De toute façon, vu que c’est les vacances, t’en a rien à foutre. Tu peux enfin passer 8 heures de suite dans la même chaise longue, à faire le même sudoku 4 cases en te nourrissant exclusivement de Snackettis saveur lardons sans avoir besoin de te justifier. Car l’été est tout-puissant, il balaie les joies et les peines, il reboot ton système, te fait oublier tes petites misères pour repartir plein gaz, gonflé à bloc, rempli de ces souvenirs merveilleux que tu ramènes en ce jour maudit de retour au boulot, fauché comme un client de Bernard Madoff, des coquillages dans la valise, du sable dans les chaussettes, 2-3 MST dans le slip et un bronzage expresse ressemblant plutôt à un accident dans une fabrique d’allume-feu. Lorsque devant la lumière grise de ton écran, tu repenseras à ces vacances où tu as peut-être tout perdu (ton argent, ta femme et ta dignité, imitant Mister Bean à poil sur le bar en bambou de l’hôtel après 14 pinacoladas), tu ne regretteras rien.

L’esprit fiévreux, engourdi par le poids de la chaleur qui envahit les derniers îlots d’ombre, tu écoutes mollement le dernier tube latino-dance-rap-max-havelhaar en pensant aux pingouins qui se les gèlent en Antarctique, et qui kifferaient bien un peu de canicule, à chiller à l’ombre d’un parasol avec toi, à parler pétanque et extinction de masse.
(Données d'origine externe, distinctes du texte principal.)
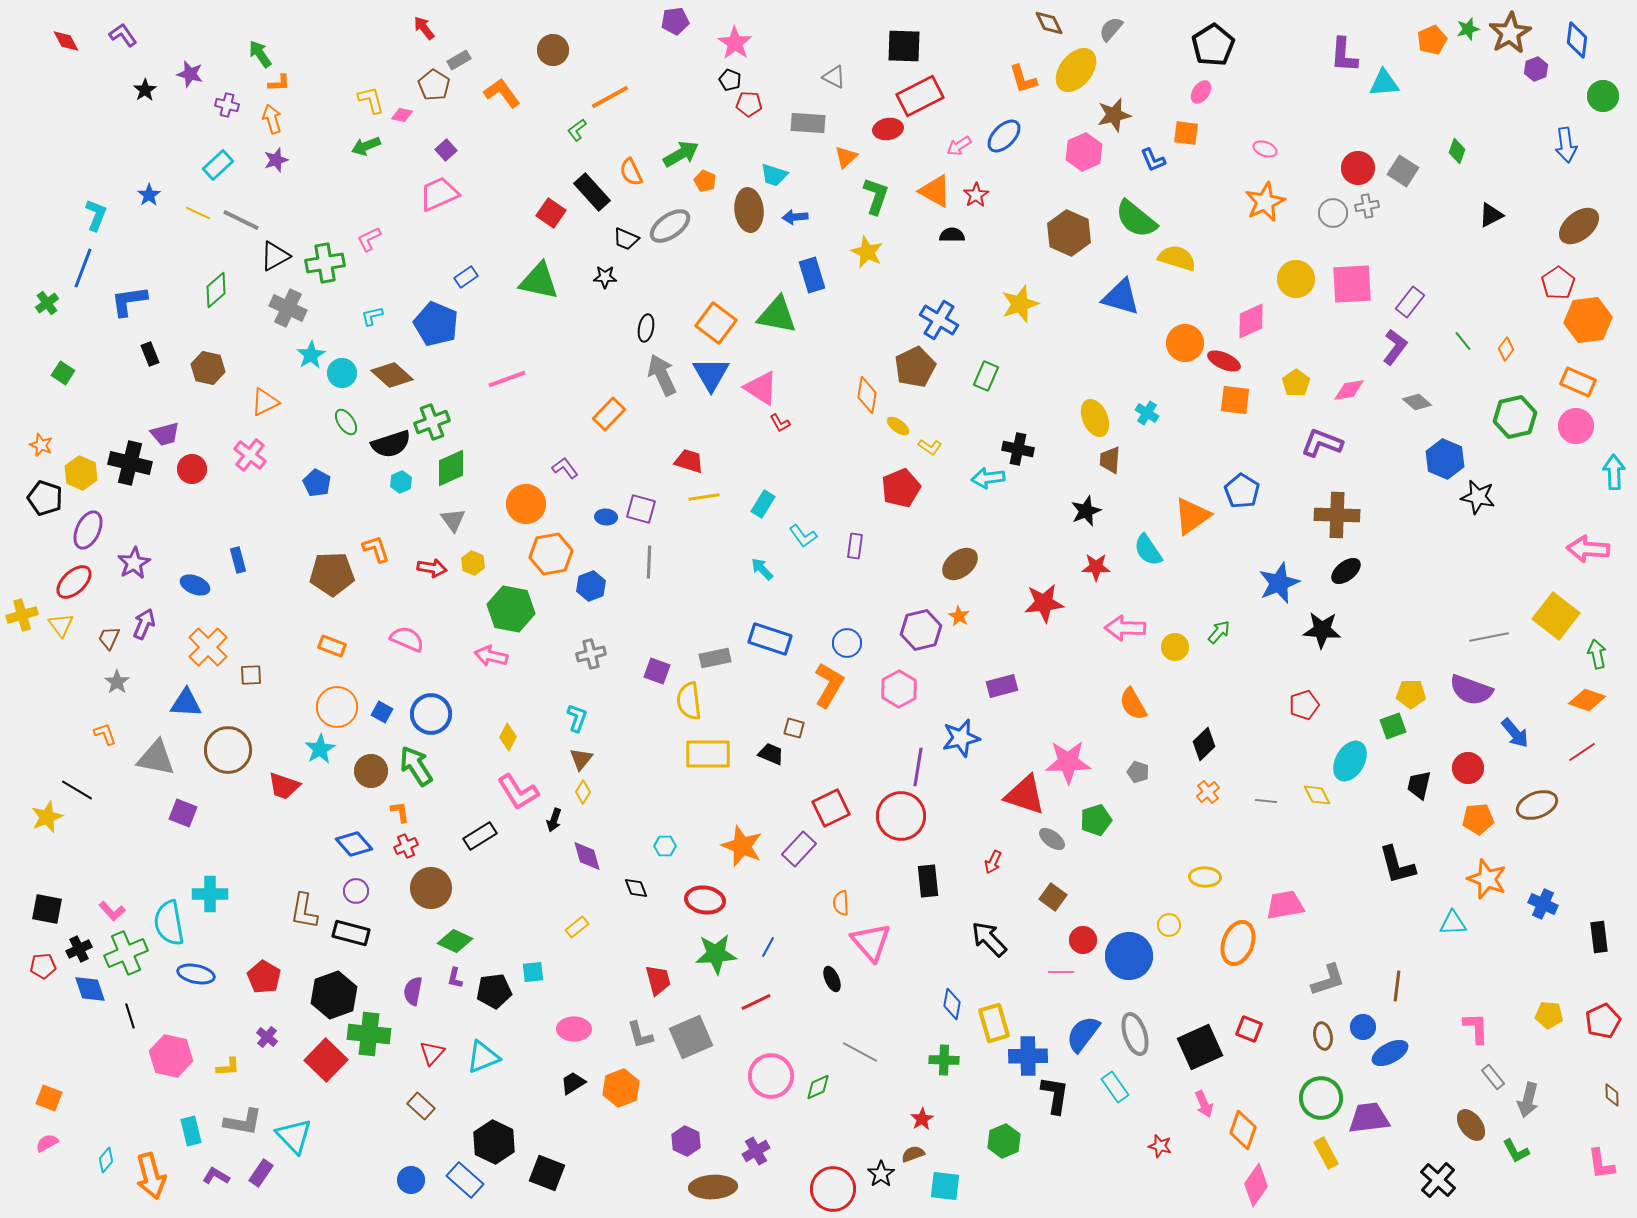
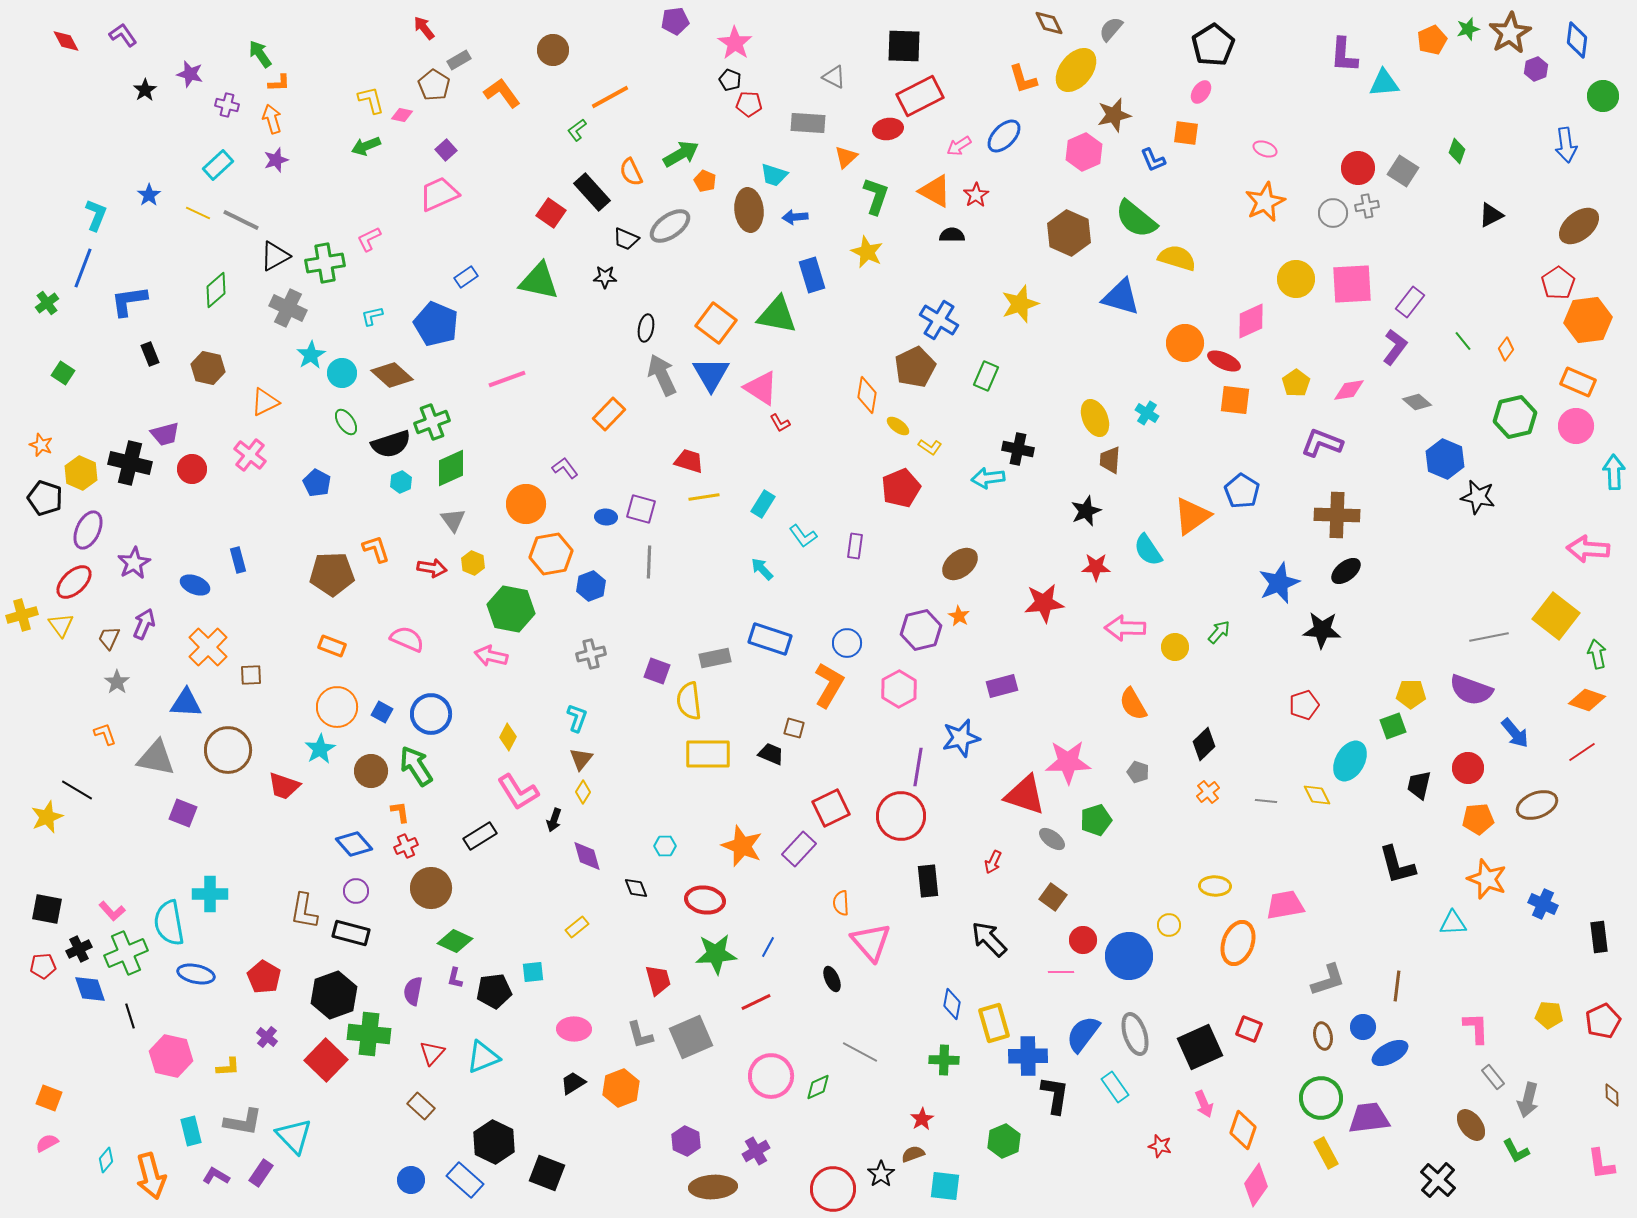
yellow ellipse at (1205, 877): moved 10 px right, 9 px down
Ainsi, attisée par ces bribes de saveurs estivales qui réveillent la mémoire, une excitation délicieuse frémit dans tes entrailles, ta respiration s’accélère, un sourire se fixe. Ni une ni deux, tu files chercher ta valise, ton vélo ou ton baluchon de voyageur et tu t’élances chaud patate sur la route pour partir vers ton destin de vacancier.

Et là, pas de bol, tu n’as pas regardé avant de traverser le carrefour et tu te fais shooter par un camion de produits surgelés à destination de la piscine de Renens pour y livrer une tonne de glaces Pralinato. Tu ressembles désormais à Simon Amman après un combat de boxe contre Mike Tyson dans Jurassic Park. (tu passeras tout l’été à l’hôpital de La Chaux-De-Fonds, plâtré dans un lit-coquille comme les protagonistes de « Full Metal Quéquette », c’est-à-dire une fois dans un sens, une fois dans l’autre).

Alors que t’aurais pu rester tranquillement au bureau, à regarder tes amis poster des photos de leurs vacances d’été.